# [Your instructions]
Reproduce only the lines of the material below that start at the line containing "Full wwPDB X-ray Structure Validation Report" and stop at the line containing "A | 3 | ASN |". Keep both end lines.

# [Provided records]

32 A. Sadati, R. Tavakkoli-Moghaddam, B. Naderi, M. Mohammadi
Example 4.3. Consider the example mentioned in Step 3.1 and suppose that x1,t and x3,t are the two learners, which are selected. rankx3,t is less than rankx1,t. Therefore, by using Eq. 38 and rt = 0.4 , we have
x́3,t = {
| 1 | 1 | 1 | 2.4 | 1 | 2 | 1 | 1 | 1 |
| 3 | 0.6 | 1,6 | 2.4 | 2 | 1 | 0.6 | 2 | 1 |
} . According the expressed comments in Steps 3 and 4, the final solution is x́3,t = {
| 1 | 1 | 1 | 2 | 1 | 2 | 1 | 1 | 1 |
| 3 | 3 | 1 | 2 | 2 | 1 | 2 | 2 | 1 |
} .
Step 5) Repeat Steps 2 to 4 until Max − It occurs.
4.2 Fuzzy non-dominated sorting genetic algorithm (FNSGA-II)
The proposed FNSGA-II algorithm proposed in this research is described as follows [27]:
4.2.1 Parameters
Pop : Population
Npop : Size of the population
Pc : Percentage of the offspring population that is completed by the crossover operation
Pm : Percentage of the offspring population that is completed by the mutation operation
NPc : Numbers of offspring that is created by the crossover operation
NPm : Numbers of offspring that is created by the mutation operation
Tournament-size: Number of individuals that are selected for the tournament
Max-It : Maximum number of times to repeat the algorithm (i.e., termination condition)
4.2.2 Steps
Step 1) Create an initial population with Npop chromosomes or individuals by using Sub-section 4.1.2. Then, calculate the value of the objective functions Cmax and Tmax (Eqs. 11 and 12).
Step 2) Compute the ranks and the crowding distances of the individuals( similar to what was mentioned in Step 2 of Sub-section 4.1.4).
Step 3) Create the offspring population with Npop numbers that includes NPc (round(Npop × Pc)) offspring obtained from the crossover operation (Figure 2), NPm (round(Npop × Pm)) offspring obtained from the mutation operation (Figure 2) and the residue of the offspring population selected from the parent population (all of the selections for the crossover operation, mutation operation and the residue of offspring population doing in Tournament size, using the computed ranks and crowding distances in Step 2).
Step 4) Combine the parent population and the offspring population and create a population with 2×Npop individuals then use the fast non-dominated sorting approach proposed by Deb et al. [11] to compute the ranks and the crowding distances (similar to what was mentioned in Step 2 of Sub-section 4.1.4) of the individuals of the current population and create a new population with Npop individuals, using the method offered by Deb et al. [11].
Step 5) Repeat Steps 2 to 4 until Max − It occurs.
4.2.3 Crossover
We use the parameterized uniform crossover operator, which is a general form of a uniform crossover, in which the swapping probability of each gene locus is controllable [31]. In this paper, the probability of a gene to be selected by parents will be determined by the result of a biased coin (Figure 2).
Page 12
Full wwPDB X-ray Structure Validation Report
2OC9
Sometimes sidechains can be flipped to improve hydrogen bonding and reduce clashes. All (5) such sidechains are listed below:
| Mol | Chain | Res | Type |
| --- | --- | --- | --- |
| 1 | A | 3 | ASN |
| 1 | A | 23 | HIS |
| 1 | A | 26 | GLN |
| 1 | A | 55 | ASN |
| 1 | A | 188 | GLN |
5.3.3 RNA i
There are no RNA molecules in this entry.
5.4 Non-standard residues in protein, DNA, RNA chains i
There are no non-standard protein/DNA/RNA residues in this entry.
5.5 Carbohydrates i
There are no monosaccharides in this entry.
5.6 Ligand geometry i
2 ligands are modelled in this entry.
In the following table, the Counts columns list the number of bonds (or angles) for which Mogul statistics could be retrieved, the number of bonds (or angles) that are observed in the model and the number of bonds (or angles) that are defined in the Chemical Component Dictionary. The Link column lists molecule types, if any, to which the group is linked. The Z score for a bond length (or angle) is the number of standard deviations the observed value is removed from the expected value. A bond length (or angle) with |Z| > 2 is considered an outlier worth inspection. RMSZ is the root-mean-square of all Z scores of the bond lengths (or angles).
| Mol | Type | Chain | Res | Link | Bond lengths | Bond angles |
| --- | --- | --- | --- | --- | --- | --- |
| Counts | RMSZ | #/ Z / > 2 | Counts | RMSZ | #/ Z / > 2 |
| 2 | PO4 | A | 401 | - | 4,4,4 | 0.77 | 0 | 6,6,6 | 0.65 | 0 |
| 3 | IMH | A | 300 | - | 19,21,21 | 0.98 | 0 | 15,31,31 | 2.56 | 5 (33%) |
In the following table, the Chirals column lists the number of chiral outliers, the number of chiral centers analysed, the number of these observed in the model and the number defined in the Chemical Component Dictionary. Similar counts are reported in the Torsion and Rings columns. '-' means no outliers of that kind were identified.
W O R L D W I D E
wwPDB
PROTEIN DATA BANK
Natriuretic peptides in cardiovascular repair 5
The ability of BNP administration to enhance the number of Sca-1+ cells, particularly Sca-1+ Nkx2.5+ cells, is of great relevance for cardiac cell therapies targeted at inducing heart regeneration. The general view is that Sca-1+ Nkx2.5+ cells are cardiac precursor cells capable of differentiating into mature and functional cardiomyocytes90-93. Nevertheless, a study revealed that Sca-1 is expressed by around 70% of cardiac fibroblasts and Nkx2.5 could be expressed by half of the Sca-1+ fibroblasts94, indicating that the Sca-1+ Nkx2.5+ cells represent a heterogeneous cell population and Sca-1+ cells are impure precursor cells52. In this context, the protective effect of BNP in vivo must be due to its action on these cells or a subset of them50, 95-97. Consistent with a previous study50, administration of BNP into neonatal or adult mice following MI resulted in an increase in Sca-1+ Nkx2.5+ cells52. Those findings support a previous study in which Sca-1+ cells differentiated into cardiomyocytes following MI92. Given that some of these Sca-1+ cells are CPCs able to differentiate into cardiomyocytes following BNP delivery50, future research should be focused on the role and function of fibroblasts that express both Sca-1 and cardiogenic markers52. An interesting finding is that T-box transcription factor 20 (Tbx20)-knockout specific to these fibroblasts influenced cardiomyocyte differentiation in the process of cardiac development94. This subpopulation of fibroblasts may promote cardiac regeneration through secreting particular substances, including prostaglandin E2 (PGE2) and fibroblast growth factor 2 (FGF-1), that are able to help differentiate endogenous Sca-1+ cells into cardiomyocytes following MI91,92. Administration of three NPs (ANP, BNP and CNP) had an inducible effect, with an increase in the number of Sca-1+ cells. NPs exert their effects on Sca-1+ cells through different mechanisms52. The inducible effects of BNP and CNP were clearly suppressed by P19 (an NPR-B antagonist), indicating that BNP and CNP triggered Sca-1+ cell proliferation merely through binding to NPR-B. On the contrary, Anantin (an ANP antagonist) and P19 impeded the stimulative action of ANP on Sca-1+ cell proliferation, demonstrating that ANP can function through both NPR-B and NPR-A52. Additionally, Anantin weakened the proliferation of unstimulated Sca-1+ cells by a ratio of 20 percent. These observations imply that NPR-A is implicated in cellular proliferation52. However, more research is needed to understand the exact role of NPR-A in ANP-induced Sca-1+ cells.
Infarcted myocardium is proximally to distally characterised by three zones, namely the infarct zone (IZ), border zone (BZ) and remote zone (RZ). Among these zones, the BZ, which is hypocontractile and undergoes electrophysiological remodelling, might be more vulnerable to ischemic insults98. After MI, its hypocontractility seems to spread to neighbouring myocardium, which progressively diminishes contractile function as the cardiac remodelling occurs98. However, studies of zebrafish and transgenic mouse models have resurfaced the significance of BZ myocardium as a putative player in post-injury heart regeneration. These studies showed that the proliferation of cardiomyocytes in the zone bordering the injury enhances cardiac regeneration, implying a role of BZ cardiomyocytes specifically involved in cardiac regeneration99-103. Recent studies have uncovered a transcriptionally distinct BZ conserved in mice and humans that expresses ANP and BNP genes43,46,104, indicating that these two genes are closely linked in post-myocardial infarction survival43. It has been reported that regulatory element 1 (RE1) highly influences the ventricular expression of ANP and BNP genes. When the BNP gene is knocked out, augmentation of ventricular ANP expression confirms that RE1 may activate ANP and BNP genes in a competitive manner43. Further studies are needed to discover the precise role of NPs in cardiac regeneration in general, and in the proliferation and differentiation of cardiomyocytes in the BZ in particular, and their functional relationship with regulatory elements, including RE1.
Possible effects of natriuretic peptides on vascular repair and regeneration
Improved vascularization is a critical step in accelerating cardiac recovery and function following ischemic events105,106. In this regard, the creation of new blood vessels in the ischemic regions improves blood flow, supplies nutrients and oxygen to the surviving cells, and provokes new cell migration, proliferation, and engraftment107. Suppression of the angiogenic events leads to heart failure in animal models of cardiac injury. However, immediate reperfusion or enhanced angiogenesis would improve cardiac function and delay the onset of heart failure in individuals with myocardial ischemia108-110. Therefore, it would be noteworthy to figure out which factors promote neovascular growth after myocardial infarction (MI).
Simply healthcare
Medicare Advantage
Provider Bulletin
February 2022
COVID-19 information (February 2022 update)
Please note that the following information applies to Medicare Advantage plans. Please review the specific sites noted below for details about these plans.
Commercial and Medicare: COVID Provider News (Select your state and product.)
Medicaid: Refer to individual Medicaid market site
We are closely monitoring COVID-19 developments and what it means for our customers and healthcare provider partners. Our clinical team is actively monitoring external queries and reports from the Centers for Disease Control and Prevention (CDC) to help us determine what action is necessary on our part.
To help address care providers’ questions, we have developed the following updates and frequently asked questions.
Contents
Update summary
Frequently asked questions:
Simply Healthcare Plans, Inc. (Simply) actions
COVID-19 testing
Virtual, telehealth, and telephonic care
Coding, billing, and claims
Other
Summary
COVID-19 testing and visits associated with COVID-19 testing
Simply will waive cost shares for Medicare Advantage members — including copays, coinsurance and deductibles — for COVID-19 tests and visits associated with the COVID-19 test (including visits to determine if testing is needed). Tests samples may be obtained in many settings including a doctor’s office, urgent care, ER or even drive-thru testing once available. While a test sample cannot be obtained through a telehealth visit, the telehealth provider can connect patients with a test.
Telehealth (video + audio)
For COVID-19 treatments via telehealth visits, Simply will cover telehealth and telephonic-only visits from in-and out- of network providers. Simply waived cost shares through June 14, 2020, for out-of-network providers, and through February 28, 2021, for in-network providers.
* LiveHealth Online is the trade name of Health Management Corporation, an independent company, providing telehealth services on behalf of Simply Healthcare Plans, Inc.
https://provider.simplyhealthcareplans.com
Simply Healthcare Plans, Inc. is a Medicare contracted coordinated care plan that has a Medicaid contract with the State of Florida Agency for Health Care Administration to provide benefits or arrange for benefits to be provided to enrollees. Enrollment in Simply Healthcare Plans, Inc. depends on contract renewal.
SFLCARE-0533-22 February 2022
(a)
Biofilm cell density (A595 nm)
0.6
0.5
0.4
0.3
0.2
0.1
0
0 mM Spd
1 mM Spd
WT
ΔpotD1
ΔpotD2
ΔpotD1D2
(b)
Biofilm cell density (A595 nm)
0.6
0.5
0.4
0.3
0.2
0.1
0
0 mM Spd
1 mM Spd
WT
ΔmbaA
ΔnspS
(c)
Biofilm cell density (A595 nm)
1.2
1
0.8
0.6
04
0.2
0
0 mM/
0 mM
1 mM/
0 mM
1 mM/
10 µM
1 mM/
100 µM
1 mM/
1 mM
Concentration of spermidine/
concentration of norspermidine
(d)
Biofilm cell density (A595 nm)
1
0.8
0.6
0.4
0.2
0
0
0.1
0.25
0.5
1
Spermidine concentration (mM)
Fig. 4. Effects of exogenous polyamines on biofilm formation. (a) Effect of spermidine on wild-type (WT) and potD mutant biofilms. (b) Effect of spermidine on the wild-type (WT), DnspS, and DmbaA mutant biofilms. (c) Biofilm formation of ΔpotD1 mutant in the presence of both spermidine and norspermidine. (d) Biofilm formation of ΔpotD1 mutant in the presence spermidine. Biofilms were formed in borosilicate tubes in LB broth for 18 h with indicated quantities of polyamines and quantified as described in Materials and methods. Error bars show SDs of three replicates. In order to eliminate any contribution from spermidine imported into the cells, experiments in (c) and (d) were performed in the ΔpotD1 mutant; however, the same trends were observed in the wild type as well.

# [Answer to this problem]
Full wwPDB X-ray Structure Validation Report
2OC9
Sometimes sidechains can be flipped to improve hydrogen bonding and reduce clashes. All (5) such sidechains are listed below:
| Mol | Chain | Res | Type |
| --- | --- | --- | --- |
| 1 | A | 3 | ASN |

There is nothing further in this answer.